5. Collaborative: As dads vacuum with their daughters, walkers stroll safely apart, and shoppers share an extra pair of gloves to pick up a potato, there’s evidence that there are new ways of collaborating. The same has been true of professionals in the public and private sectors who are forging unexpected partnerships to create new products, and who are practicing open-sourcing with former competitors to address critical needs. Collaboration doesn’t mean you have to sing Kumbaya, but doing things that are mutually beneficial helps everyone grow the pie rather than fight over the pieces.
6. Communicative: It sure is nice to have old friends give a call just to see how you’re braving the storm. Similarly, it seems more grown-up kids are calling their mothers, and more neighbors are sharing a wave, helping us all to feel in touch and in the know, even when both are particularly elusive. On the organizational level, employers are finding new ways of communicating, striving to make work more effective and efficient. Ultimately, the ones really winning the day are doing what’s needed no matter the medium – communicating with authenticity, and building trust instead of fear.
7. Grateful: What a treat to have car horns honk as they drive by for birthdays, to see far-flung families come together virtually, and to have online talent shows featuring abilities rarely unveiled and not quite ready for prime time. People are also more readily and rightfully appreciating healthcare workers, first responders, janitorial professionals, service workers, delivery persons, and others doing the essential work to keep us safe and well. And, businesses are remembering to thank their customers who buy their products, make use of their services, and in so many ways, are their reason for being.

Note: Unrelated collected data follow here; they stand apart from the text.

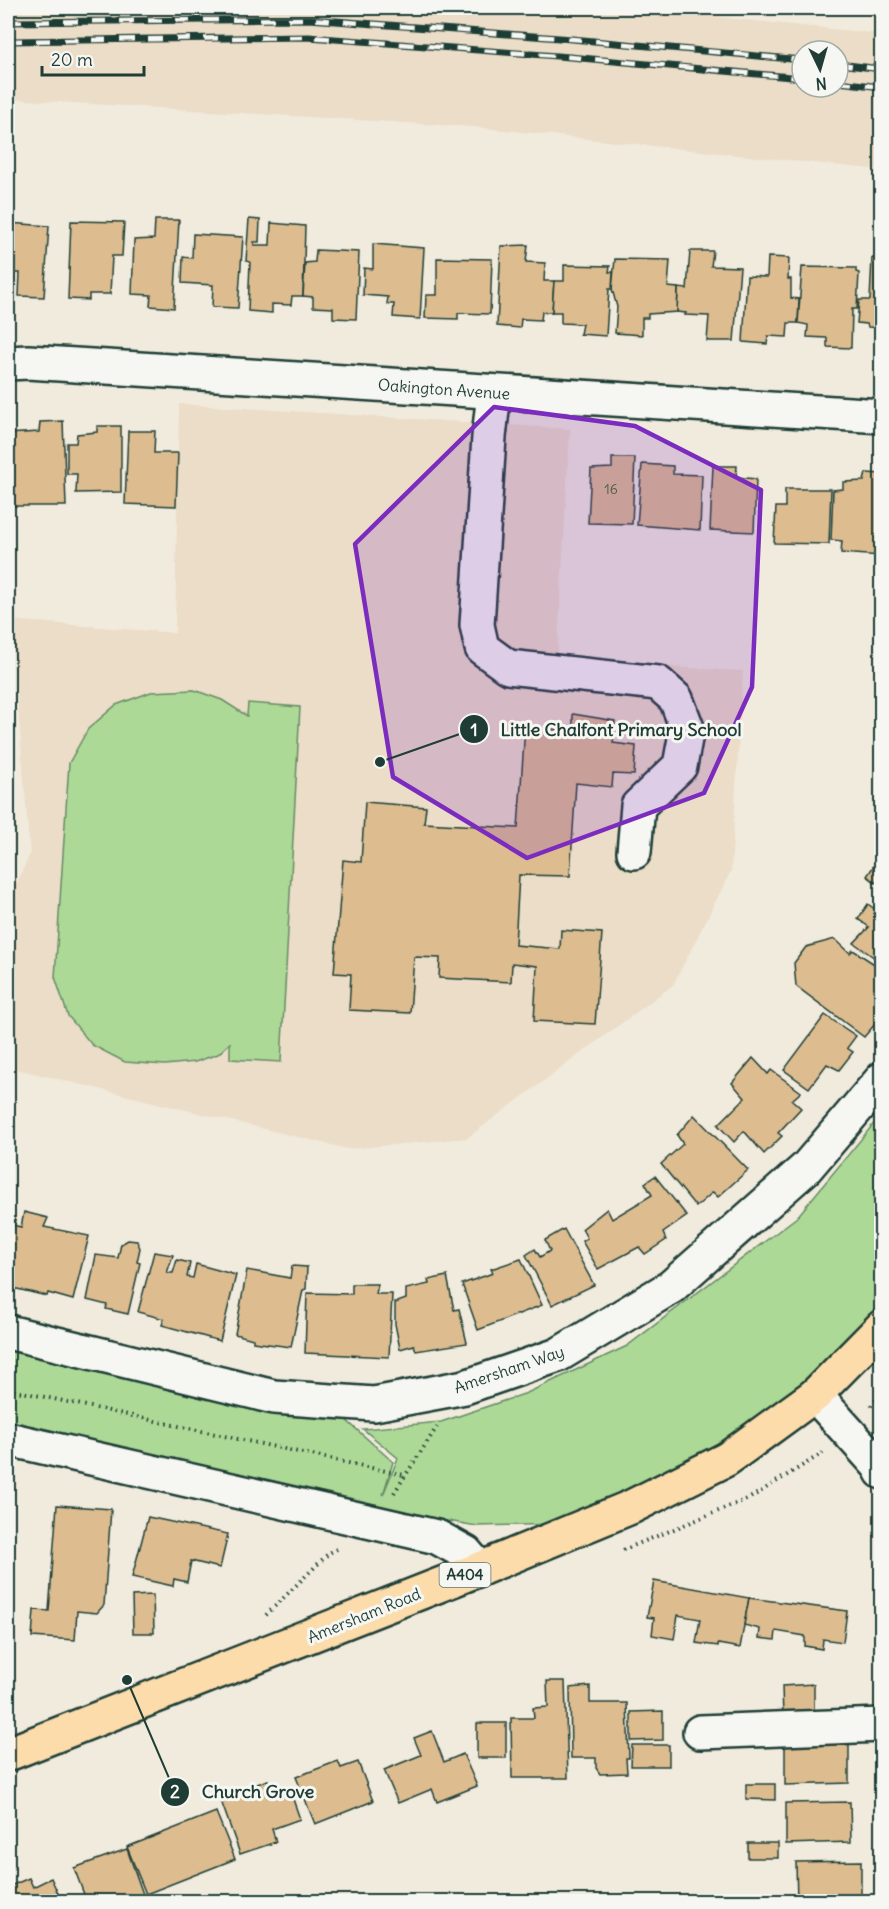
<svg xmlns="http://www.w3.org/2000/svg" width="889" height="1909" font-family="Delius,sans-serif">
	<rect width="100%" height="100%" fill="#f1ebde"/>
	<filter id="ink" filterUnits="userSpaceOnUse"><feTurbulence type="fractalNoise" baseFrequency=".0167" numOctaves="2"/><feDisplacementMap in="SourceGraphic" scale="12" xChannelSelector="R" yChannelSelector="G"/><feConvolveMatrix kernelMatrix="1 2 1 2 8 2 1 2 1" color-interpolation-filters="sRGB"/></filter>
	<g filter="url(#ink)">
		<g fill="#ebddc7" fill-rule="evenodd">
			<path d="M8,8H629L881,34V170L474,127L8,99ZM802,51H838V87H802Z"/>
			<path d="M179,404L570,429L557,661L743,671L731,871L673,985L467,1138L348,1149L8,1067V902L30,854L11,620L175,633Z"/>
		</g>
		<g fill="#add997" stroke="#668b66" stroke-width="1.5">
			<path d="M194,690L222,700L247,716L248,703L300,707L281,1062L230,1059V1043L218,1054L195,1062L165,1065L125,1062L92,1045L68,1016L55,977L69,763L88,729L116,705L151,692Z"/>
			<path d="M881,1115L882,1301L878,1306L780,1405L659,1479L558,1524L477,1526L378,1509L8,1429V1348L346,1420L393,1462L383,1495L398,1458L363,1429L441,1422L527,1393L627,1346L797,1217Z"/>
		</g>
		<g fill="#ddbd90" stroke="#1f3d34" stroke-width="1.5">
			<path d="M249,219L260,220L259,242H254V245H270L271,223L305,226L303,296H292L291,305L272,304V313L248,311L250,262L246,261Z"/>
			<path d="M155,220H179L174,308L150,306L151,295L132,294L134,240L154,239Z"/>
			<path d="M71,221L124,222L122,256H112L110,294H89V300L68,299Z"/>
			<path d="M8,223L49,226L44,297L19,296L20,273H8Z"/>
			<path d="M193,234L243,237L238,308L212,307L213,285L182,283L183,257L192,258Z"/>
			<path d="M373,244L424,248L420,319L393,317L394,304H387L388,297L363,295L364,268L373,269Z"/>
			<path d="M528,245L526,262L545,263L544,281H554L552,312H542L541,320L521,319L520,328L497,326L501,246Z"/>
			<path d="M316,250L359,252L356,319L333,318V308L313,307V297L303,296L305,263L315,262Z"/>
			<path d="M690,251H713L711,266L740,267L734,341H707L709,316L685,315L686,313L677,312L678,288L687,289Z"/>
			<path d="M768,257L789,258L788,279H791V298L799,299L798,323H788L787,337L768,336L767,344L743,342L747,276L767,277Z"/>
			<path d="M437,258L492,259L490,314L458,313V319L425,318L426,295H437Z"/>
			<path d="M872,258L882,259V328L868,327L867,324L857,323L859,300H870Z"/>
			<path d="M615,259L670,260L668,287L678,288L677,312L648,314V318H642V335L615,333L617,307L612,289Z"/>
			<path d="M564,265L610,266L609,272H613L612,289H609L606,336L580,334L582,324L561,323V312H552L554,281H564Z"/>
			<path d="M802,267L856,268V272L859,273L857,309H852L851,348L827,347V338L807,337L808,325L798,323Z"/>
			<path d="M63,421L66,506H14L8,434L39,432L40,422Z"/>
			<path d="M97,426H121V492L76,493L77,474H67V443H76L77,434L97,432Z"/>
			<path d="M128,431H155L154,453H178L176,506L125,504Z"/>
			<path d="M612,458H635L632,524L588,523L591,469L612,468Z"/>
			<path d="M642,464L673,466V474L702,475L700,530L637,525Z"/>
			<path d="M713,466H737L736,477L756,479L754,532L710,530Z"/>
			<path d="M866,473L882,474L881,556L841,553L842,541L831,540L833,490L843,489V482L864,481Z"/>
			<path d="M785,489H831L829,544L774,543L776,507H785Z"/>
			<path d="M573,714L615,721L613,743L636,746L634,775L613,774L612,787L576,783L570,876L519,875L515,945L560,949L561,930L602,933L595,1024L534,1021L537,966L512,963L511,982L439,978L440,958L414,957L410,1013L349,1010L351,974L334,973L343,860L361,862L365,802L426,807L424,823L518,828L525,727L573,731Z"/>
			<path d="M882,853V887L867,876Z"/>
			<path d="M868,904L880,913L882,910V963L854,943L869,927L858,919Z"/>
			<path d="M835,939L850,953L853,950L882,969V1003L880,1006L882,1007V1016L864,1037L796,986L794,963L806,947Z"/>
			<path d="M825,1015L856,1036L847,1048L853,1052L839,1070L827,1064L809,1088L784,1070Z"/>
			<path d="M753,1058L768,1074L771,1070L801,1092L792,1100L801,1108L778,1133L782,1136L764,1154L744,1131L734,1142L718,1125L745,1098L732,1083Z"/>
			<path d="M694,1115L748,1170L718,1197L713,1192L696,1207L661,1164L683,1144L677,1135Z"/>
			<path d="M655,1176L687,1216L663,1233L666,1240L645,1254L639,1247L598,1269L582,1241L587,1238L582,1229L607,1209L612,1219L652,1195L645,1183Z"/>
			<path d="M24,1212L48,1218L44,1227L89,1236L73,1300L48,1293L47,1296L13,1288L15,1285L8,1283V1224L21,1227Z"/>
			<path d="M564,1229L594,1285L552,1305L526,1255L535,1249L540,1257L550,1251L545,1240Z"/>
			<path d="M128,1240L137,1241L140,1248L137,1262L140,1263L128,1314L106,1309L107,1305L87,1300L96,1255L118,1258L121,1244Z"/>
			<path d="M154,1252L173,1255L167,1273H173L177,1260L190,1263L187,1277L193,1278L196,1264L236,1275L220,1341L162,1325L164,1319L138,1312Z"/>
			<path d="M521,1259L542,1305L478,1330L462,1284L493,1273L491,1269Z"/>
			<path d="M292,1266L307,1267L306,1289L303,1290L291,1347L253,1342V1339L235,1334L247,1270L290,1278Z"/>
			<path d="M447,1276L454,1310L459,1309L467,1343L416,1351L414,1345L400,1349L395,1324V1303L406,1299V1289L429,1284L428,1280Z"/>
			<path d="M352,1284H378L376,1294H392L389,1357L305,1353L307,1293L352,1294Z"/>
			<path d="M57,1505L111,1509L104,1605L97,1613L77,1611L75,1640L32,1637L34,1610L49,1611Z"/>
			<path d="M148,1517L228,1534L220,1568L191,1561L187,1582L174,1579L173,1586L132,1577Z"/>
			<path d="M654,1581L749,1598L740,1648L718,1644V1646L696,1643L700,1619L678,1615L674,1639L652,1635L654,1618L647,1617Z"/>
			<path d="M153,1595L154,1633H133L132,1596Z"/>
			<path d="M749,1598L847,1611L843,1642L823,1639L822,1649L805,1646V1636L776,1631L775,1640L759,1638L760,1629L744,1625Z"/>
			<path d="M547,1681H565L568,1778H512L511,1718H534L533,1708L548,1707Z"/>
			<path d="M814,1684V1716L783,1717L782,1686Z"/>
			<path d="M590,1686V1703H627L629,1758H626L627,1773L600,1774L596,1768V1758H571L570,1688Z"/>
			<path d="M663,1711V1740L631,1741V1712Z"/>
			<rect x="477" y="1723" width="29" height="35"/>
			<path d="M432,1731L444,1762L463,1754L477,1786L437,1802L432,1789L398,1803L384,1770L421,1755L414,1738Z"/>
			<path d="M849,1742V1783L785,1785V1744Z"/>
			<path d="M632,1745H669V1766H631Z"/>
			<path d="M338,1761L341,1768L358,1762L373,1801L315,1824L296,1777Z"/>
			<path d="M268,1780L273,1794L289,1788L300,1819L272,1829L276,1842L240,1854L220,1798Z"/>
			<path d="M746,1784H775V1800L746,1799Z"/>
			<path d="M850,1802L851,1842L786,1844V1803Z"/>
			<path d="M216,1812L235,1859L146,1894L127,1847Z"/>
			<rect x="748" y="1843" width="30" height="15"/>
			<path d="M127,1849L144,1897L132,1902H87L74,1868Z"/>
			<path d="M861,1861V1901L797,1902L796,1862Z"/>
			<path d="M29,1878L33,1887L51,1878L62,1902H8V1887Z"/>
		</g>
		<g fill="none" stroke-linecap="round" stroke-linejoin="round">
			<defs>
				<g id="minor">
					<path d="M8,363L28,362L882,416"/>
					<path d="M494,392L489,437L477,625L482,648L508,667L658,683L676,699L687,728L680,766L638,806L634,852"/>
					<path d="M8,1332L274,1397L374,1404L465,1387L558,1355L671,1287L806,1168L882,1079"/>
					<path d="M815,1395L879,1466L882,1472"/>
					<path d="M8,1439L437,1537L466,1553L480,1569"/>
					<path d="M700,1732L882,1725"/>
				</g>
				<path id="major" d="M8,1754L480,1569L631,1507L727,1459L815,1395L882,1327"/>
			</defs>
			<use href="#minor" stroke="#1f3d34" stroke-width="38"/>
			<use href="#major" stroke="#1f3d34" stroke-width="38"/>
			<g stroke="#1f3d34" stroke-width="4" stroke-dasharray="1.5 4.5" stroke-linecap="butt">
				<path d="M8,1389L404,1475"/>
				<path d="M871,1406L882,1394"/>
				<path d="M394,1493L437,1427"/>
				<path d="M623,1550L750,1498L823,1453"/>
				<path d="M266,1615L329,1553L337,1549"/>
			</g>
			<use href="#minor" stroke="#f6f6f2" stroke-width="33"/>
			<use href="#major" stroke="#fddcac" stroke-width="33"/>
			<defs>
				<g id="rail">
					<path d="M8,22L309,19L572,39L802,60"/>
					<path d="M8,41L309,37L570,57L802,78"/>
					<path d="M838,64L882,69"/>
					<path d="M838,82L882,87"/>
				</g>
			</defs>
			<use href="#rail" stroke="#1f3d34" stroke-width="7"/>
			<use href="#rail" stroke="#f6f6f2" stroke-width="4.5" stroke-dasharray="14" stroke-linecap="butt"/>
		</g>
	</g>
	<path fill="#7b2cbf" fill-opacity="0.2" stroke="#7b2cbf" stroke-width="4.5" stroke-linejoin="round" d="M494,407L635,426L761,490L752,687L704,793L527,858L393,777L355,544Z"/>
	<g text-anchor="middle" stroke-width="6" stroke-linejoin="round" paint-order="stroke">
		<g font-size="14" fill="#4e5d4b">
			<text x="611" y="494">16</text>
		</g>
		<rect fill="#f6f6f2" stroke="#60746d" stroke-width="1.5" x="439.5" y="1563" width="51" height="24" rx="4.5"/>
		<g font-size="15" font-weight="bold" fill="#1f3d34">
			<text x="465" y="1580">A404</text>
		</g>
		<g font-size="16" fill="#1f3d34" stroke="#f6f6f2">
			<text transform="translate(444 389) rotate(4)" y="6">Oakington Avenue</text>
			<text transform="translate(509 1369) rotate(-19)" y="6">Amersham Way</text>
			<text transform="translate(364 1615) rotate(-22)" y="6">Amersham Road</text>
		</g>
	</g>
	<path fill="none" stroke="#1f3d34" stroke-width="2" d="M380 762L474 729M127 1680L175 1792"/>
	<g fill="#1f3d34" stroke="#f6f6f2" stroke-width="2">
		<circle cx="380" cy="762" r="6"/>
		<circle cx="127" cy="1680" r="6"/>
		<circle cx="474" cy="729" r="15"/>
		<circle cx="175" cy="1792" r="15"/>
	</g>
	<g font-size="18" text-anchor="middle" font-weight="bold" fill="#fff">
		<text x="474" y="736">1</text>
		<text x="175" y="1798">2</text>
	</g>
	<g font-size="18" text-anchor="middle" font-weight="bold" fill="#1f3d34" stroke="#f6f6f2" stroke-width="6" stroke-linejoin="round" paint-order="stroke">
		<text x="621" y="736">Little Chalfont Primary School</text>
		<text x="258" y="1798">Church Grove</text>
	</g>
	<rect width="889" height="1909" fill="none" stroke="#f6f6f2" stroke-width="30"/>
	<rect x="15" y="15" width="859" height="1879" fill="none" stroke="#1f3d34" stroke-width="2" filter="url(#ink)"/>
	<g transform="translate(820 69) rotate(175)"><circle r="28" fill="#f6f6f2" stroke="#a0aca6" stroke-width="1.5"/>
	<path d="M0-4.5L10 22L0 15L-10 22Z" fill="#1f3d34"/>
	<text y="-9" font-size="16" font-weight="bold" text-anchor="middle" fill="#1f3d34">N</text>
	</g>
	<path d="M42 66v9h102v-9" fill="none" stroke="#1f3d34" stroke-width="3"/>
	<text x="51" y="66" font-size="18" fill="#1f3d34" stroke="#f6f6f2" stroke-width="4.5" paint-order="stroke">20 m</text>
</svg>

The list above is surely just a start, and admittedly, no compilation of good intentions can cure all the heartbreaking repercussions of a health crisis, or the deep sting of unemployment. Yet still, it seems each of us can create our own lists to embrace the values and actions we hold dear. Perhaps you would include examples of individuals and organizations being generous, being empathetic, or simply being present. Ultimately, as I think Angela would agree, there is really no shortage of solutions about how to show up now. We just need to keep looking for and learning the answers that will enable us to show up, and never give up.